The median between-group difference in resting VAS at 6 h was 0 (range 0–1), meeting the non-inferiority margin. VAS pain scores were lower with ISBPB at 1 and 3 h at rest (p = 0.008 and p = 0.003) and at 3 and 6 h during movement (p < 0.001 and p = 0.007); however, all 95% confidence intervals for median differences were < 1, confirming non-inferiority of ESPB. Cumulative sufentanil use and rescue analgesia were similar. ESPB was associated with greater diaphragmatic excursion and thickening fraction and a lower HDP incidence (RR 0.2 post-block; 0.4 in the PACU; both p < 0.001). Respiratory declines were smaller with ESPB for FVC (5.8% vs. 14.8%; p < 0.001), FEV₁ (4.9% vs. 18.8%; p < 0.001), MIP and MEP (both p < 0.001).
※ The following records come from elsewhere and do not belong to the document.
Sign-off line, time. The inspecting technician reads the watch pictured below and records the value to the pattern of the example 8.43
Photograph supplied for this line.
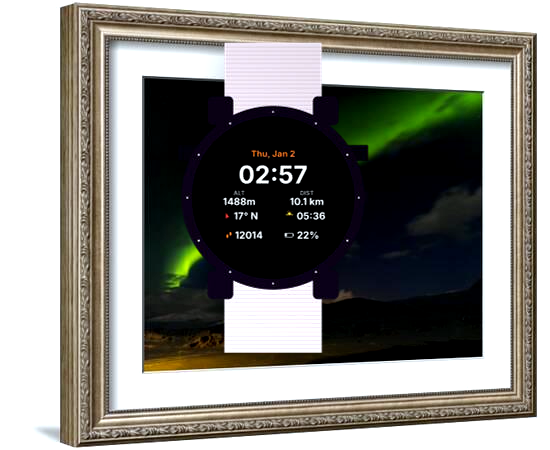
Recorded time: 2.57
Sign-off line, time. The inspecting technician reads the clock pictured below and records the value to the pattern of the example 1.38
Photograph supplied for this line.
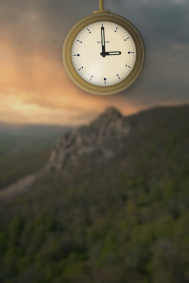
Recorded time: 3.00
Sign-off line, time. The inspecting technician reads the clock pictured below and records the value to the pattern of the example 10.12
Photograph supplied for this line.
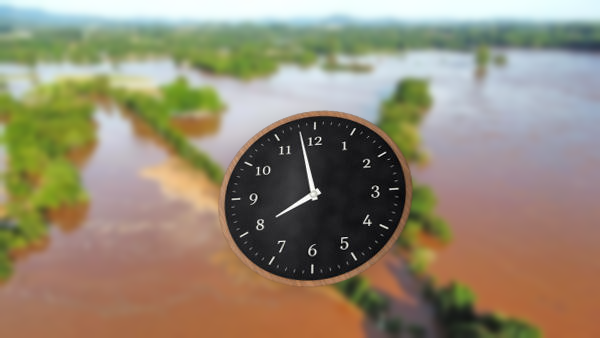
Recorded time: 7.58
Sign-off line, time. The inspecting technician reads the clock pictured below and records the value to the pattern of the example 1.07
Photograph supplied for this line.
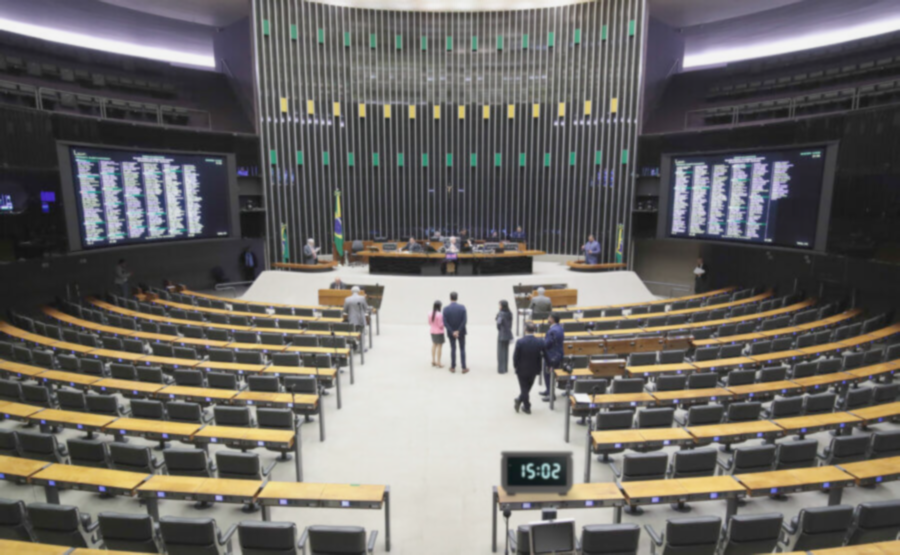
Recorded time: 15.02
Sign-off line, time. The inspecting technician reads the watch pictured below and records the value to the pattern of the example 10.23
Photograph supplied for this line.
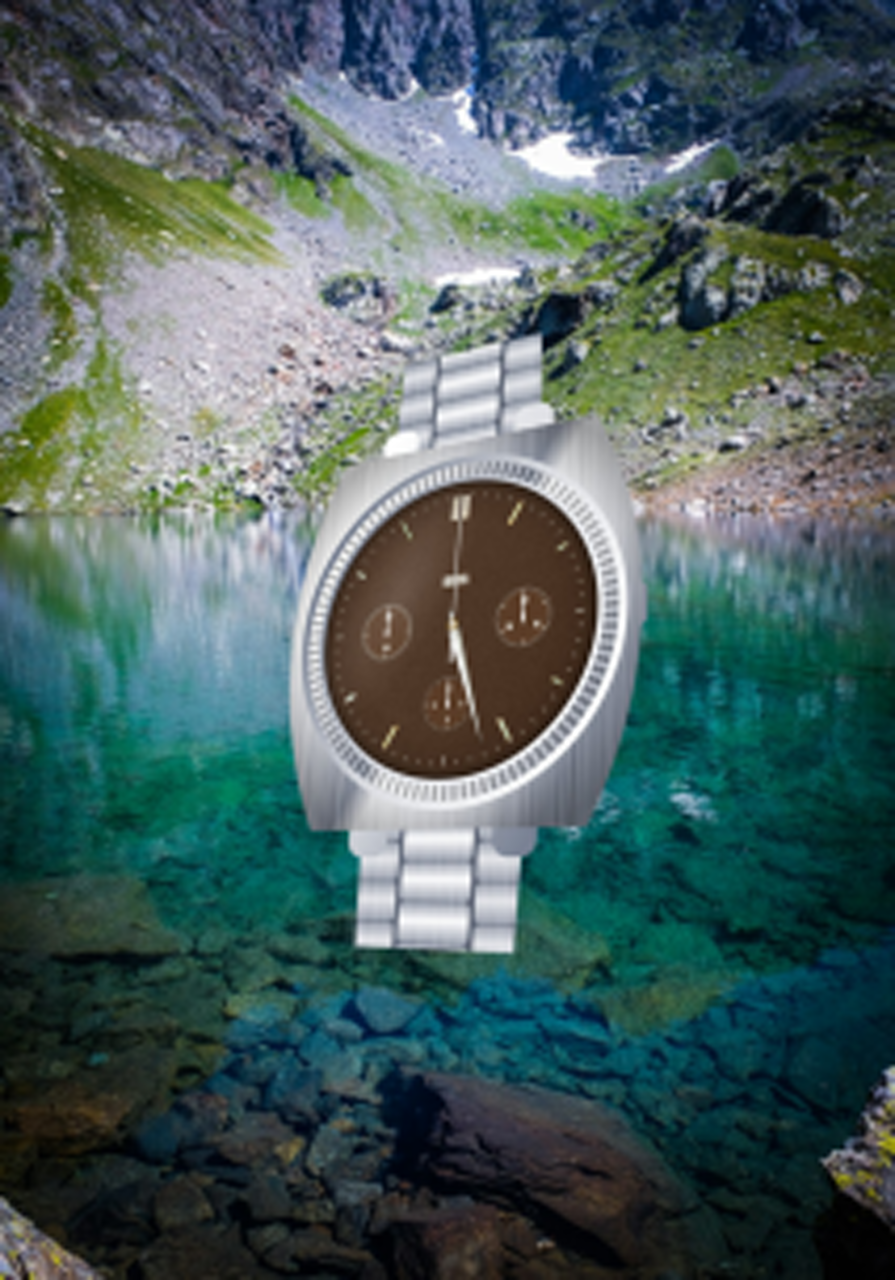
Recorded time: 5.27
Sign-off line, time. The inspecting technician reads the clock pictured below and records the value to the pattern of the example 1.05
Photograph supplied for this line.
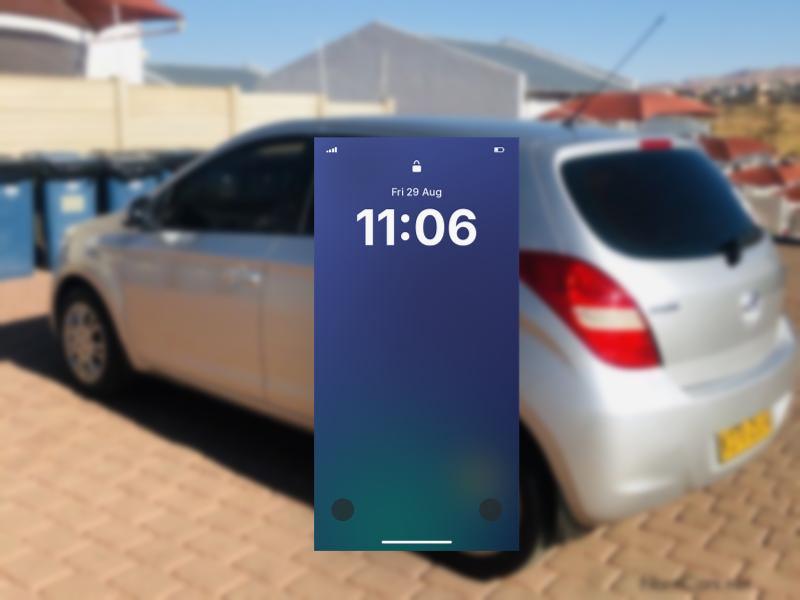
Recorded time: 11.06
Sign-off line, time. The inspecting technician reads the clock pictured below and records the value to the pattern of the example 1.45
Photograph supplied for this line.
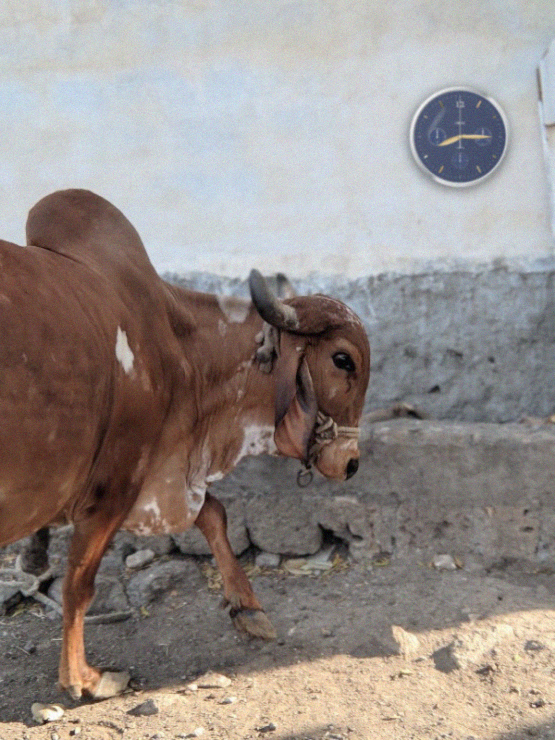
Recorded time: 8.15
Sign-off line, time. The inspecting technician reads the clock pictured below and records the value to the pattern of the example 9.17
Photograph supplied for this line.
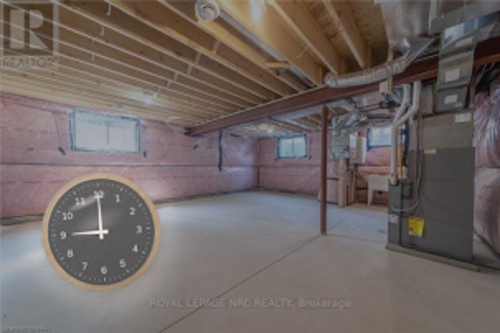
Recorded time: 9.00
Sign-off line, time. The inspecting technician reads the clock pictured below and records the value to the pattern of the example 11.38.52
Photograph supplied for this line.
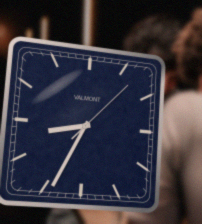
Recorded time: 8.34.07
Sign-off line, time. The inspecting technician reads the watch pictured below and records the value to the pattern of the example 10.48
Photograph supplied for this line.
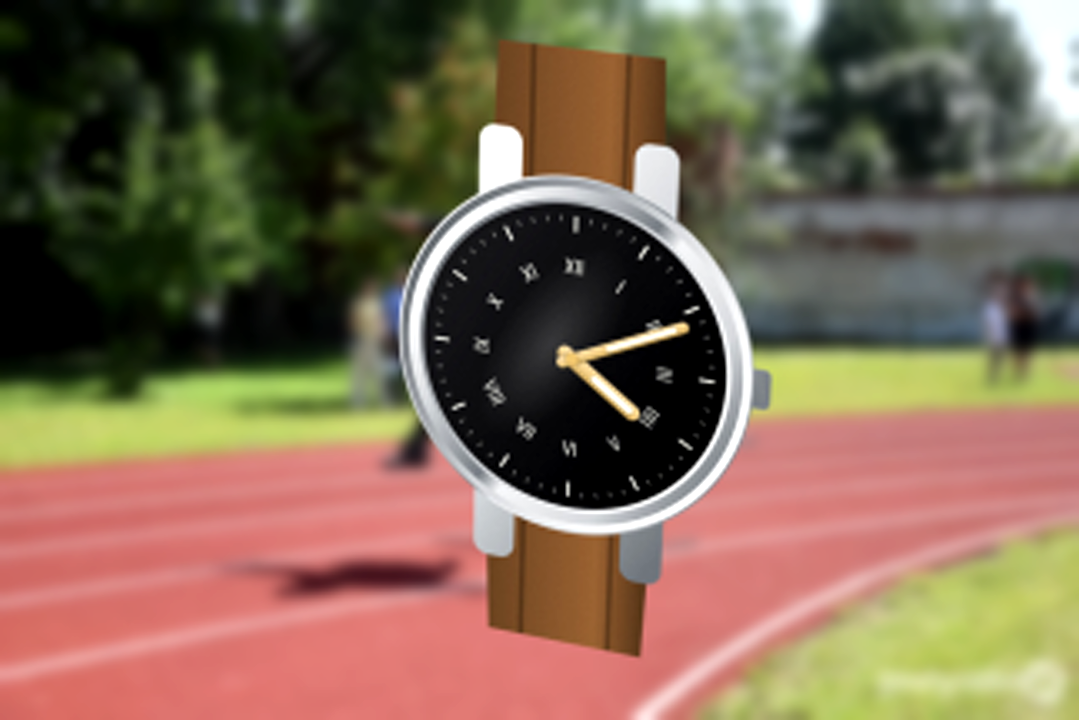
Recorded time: 4.11
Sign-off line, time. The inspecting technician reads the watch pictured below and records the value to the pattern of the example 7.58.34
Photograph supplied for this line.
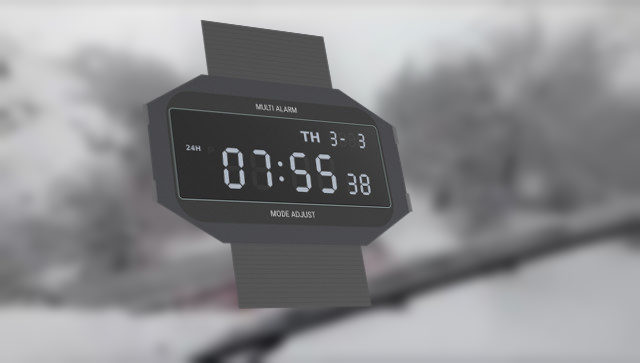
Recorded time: 7.55.38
Handgrip strength was better maintained and Horner syndrome was less frequent (8.6% vs. 34.3%; p = 0.018). Other adverse events and patient satisfaction were similar between groups.

Conclusions

In this low-risk study population, cervical ESPB met the predefined non-inferiority criterion for postoperative analgesia compared with ISBPB and was associated with less diaphragmatic and respiratory impairment. However, cervical ESPB should not be considered risk-free, and further anatomical, dose-finding, and clinical studies are needed before any broader clinical role can be defined.

Trial Registration

ClinicalTrials.gov identifier no. ChiCTR2200060019.